Although they want consistent practices worldwide in the realm of business ethics and conduct, neither Gnazzo and Winter want to see proliferation of yet another standard with an attendant auditing scheme that creates yet additional financial strain. For this reason, they say they've been working with the Ethics Officer Association to develop a standard consistent with pre-existing quality and environmental management standards such as ISO 9000 (quality) and ISO 14000 (environment.) The hope is that registrars-those providing the audits-will devise an audit that will encompass all these processes.

"The ISO approach makes sense for companies already dealing with elements like quality processes and environmental management systems," Winter says. "We want a simple, effective way to operate internationally-one that meets all the criteria of doing business overseas, whether it's proving assurance of quality or ethical business practices. When you're dealing with more than 40,000 employees and a multitude of hospitals, we think a single ISO standard would help address the [redundancy] problem."

Moreover, by following in the ISO 9000 model, Essrig says there's the hope that most companies will have in place the basic format and elements to easily meet auditing criteria for the new business ethics standard. In essence, they will simply be assembling pre-existing information into ISO 9000-style formats.

ISO 9000 is a document-based standard that requires businesses to develop a quality manual outlining all the procedures they follow to continually improve their quality management system. It has a new emphasis on continuous improvement that assumes strong internal communication and documentation of manufacturing and service processes.

"Most companies have these elements in place. We don't see meeting the requirements for certification to this standard to be new or onerous," Essrig says.
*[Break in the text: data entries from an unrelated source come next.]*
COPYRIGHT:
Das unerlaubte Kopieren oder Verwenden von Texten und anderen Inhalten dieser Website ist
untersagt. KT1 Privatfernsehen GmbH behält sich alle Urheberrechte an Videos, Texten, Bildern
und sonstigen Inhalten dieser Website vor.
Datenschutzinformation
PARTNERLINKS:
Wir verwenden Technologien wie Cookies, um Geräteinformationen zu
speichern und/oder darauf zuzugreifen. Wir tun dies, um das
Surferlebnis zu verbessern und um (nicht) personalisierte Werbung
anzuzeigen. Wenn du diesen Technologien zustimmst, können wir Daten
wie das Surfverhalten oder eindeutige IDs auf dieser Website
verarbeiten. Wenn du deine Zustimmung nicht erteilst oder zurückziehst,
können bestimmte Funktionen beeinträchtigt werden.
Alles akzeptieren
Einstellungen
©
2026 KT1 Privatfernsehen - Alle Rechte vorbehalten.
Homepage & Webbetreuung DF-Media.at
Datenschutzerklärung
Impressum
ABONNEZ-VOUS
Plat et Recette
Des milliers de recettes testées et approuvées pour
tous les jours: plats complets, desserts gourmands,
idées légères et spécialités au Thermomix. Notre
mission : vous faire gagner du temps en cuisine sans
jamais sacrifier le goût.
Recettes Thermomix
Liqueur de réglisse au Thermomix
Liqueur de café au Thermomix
The standard in question would offer an outline of criteria to meet to prove a company operates in an ethical fashion, complete with recommended procedures to follow to ensure compliance. It would include a monitoring or auditing component, explains Essrig, who says the standard is still under development and may require "some tweaking" before presentation to ISO.

"This is absolutely sensible and something companies want to do," according to Sergio Mazza, former ANSI president and an unpaid advisor to the Ethics Officer Association. "It has an advantage in being generic and process-oriented."

ANSI member companies signaled their approval of this approach later in the day in private sessions. A representative from the ANSI Company Member Council Executive Committee said representatives from many high tech, aerospace, automotive and heavy equipment companies felt that the association had not only done its homework, but taken care to follow ISO guidelines. They also approved of the fact the association has shown concern not to develop just any standard, but one that provides added value to industry both in the U.S. and worldwide.